● **What to work on**:
Copy out the lines for every item below, substituting "vernacular name" for "common name" wherever it appears and changing nothing else.

● **Stored data**:
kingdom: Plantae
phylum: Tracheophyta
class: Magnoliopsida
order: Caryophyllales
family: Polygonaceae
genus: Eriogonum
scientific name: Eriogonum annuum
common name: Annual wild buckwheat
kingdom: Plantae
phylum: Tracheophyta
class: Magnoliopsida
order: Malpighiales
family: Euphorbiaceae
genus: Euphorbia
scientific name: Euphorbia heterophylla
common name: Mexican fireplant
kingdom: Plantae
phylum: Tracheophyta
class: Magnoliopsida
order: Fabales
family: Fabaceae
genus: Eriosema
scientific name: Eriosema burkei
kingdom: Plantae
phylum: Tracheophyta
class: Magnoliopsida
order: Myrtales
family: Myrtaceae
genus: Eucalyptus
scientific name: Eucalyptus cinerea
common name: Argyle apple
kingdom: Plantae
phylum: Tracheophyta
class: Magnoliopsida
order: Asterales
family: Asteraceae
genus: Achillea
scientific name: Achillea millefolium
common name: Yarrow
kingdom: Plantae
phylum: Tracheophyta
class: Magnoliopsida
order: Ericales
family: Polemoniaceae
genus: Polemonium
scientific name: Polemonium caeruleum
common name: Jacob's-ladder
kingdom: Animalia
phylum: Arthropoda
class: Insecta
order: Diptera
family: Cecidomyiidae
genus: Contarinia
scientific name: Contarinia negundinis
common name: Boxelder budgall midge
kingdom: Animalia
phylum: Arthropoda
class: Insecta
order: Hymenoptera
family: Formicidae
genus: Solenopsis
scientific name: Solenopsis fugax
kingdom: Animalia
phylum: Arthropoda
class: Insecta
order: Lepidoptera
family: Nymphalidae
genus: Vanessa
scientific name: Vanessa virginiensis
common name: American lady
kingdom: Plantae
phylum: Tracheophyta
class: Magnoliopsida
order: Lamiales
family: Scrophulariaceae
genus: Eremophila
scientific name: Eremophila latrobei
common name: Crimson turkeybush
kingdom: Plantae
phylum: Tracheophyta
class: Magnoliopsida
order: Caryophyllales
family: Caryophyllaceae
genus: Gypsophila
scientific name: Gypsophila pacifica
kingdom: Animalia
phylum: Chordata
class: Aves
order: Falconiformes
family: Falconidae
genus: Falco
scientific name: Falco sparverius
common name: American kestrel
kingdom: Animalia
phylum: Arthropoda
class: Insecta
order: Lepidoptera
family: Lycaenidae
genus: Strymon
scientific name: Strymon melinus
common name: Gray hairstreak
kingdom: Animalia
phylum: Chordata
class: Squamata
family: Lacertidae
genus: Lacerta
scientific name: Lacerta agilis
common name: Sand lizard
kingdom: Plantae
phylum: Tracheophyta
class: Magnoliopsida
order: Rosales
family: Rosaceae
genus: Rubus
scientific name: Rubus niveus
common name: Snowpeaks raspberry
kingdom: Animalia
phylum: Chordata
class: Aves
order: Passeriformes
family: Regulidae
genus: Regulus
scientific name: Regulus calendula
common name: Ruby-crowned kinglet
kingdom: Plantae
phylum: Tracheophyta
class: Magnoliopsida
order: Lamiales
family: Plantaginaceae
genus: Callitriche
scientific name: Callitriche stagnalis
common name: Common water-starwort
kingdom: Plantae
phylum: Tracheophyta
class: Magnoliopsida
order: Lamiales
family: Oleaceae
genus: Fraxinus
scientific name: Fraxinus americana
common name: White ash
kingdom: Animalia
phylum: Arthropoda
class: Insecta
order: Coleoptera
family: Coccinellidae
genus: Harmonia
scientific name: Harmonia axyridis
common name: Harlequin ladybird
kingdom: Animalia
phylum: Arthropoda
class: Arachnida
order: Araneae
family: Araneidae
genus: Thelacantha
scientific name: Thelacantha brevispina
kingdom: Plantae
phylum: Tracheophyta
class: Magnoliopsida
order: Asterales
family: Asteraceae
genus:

● **Completed exercise**:
kingdom: Plantae
phylum: Tracheophyta
class: Magnoliopsida
order: Caryophyllales
family: Polygonaceae
genus: Eriogonum
scientific name: Eriogonum annuum
vernacular name: Annual wild buckwheat
kingdom: Plantae
phylum: Tracheophyta
class: Magnoliopsida
order: Malpighiales
family: Euphorbiaceae
genus: Euphorbia
scientific name: Euphorbia heterophylla
vernacular name: Mexican fireplant
kingdom: Plantae
phylum: Tracheophyta
class: Magnoliopsida
order: Fabales
family: Fabaceae
genus: Eriosema
scientific name: Eriosema burkei
kingdom: Plantae
phylum: Tracheophyta
class: Magnoliopsida
order: Myrtales
family: Myrtaceae
genus: Eucalyptus
scientific name: Eucalyptus cinerea
vernacular name: Argyle apple
kingdom: Plantae
phylum: Tracheophyta
class: Magnoliopsida
order: Asterales
family: Asteraceae
genus: Achillea
scientific name: Achillea millefolium
vernacular name: Yarrow
kingdom: Plantae
phylum: Tracheophyta
class: Magnoliopsida
order: Ericales
family: Polemoniaceae
genus: Polemonium
scientific name: Polemonium caeruleum
vernacular name: Jacob's-ladder
kingdom: Animalia
phylum: Arthropoda
class: Insecta
order: Diptera
family: Cecidomyiidae
genus: Contarinia
scientific name: Contarinia negundinis
vernacular name: Boxelder budgall midge
kingdom: Animalia
phylum: Arthropoda
class: Insecta
order: Hymenoptera
family: Formicidae
genus: Solenopsis
scientific name: Solenopsis fugax
kingdom: Animalia
phylum: Arthropoda
class: Insecta
order: Lepidoptera
family: Nymphalidae
genus: Vanessa
scientific name: Vanessa virginiensis
vernacular name: American lady
kingdom: Plantae
phylum: Tracheophyta
class: Magnoliopsida
order: Lamiales
family: Scrophulariaceae
genus: Eremophila
scientific name: Eremophila latrobei
vernacular name: Crimson turkeybush
kingdom: Plantae
phylum: Tracheophyta
class: Magnoliopsida
order: Caryophyllales
family: Caryophyllaceae
genus: Gypsophila
scientific name: Gypsophila pacifica
kingdom: Animalia
phylum: Chordata
class: Aves
order: Falconiformes
family: Falconidae
genus: Falco
scientific name: Falco sparverius
vernacular name: American kestrel
kingdom: Animalia
phylum: Arthropoda
class: Insecta
order: Lepidoptera
family: Lycaenidae
genus: Strymon
scientific name: Strymon melinus
vernacular name: Gray hairstreak
kingdom: Animalia
phylum: Chordata
class: Squamata
family: Lacertidae
genus: Lacerta
scientific name: Lacerta agilis
vernacular name: Sand lizard
kingdom: Plantae
phylum: Tracheophyta
class: Magnoliopsida
order: Rosales
family: Rosaceae
genus: Rubus
scientific name: Rubus niveus
vernacular name: Snowpeaks raspberry
kingdom: Animalia
phylum: Chordata
class: Aves
order: Passeriformes
family: Regulidae
genus: Regulus
scientific name: Regulus calendula
vernacular name: Ruby-crowned kinglet
kingdom: Plantae
phylum: Tracheophyta
class: Magnoliopsida
order: Lamiales
family: Plantaginaceae
genus: Callitriche
scientific name: Callitriche stagnalis
vernacular name: Common water-starwort
kingdom: Plantae
phylum: Tracheophyta
class: Magnoliopsida
order: Lamiales
family: Oleaceae
genus: Fraxinus
scientific name: Fraxinus americana
vernacular name: White ash
kingdom: Animalia
phylum: Arthropoda
class: Insecta
order: Coleoptera
family: Coccinellidae
genus: Harmonia
scientific name: Harmonia axyridis
vernacular name: Harlequin ladybird
kingdom: Animalia
phylum: Arthropoda
class: Arachnida
order: Araneae
family: Araneidae
genus: Thelacantha
scientific name: Thelacantha brevispina
kingdom: Plantae
phylum: Tracheophyta
class: Magnoliopsida
order: Asterales
family: Asteraceae
genus:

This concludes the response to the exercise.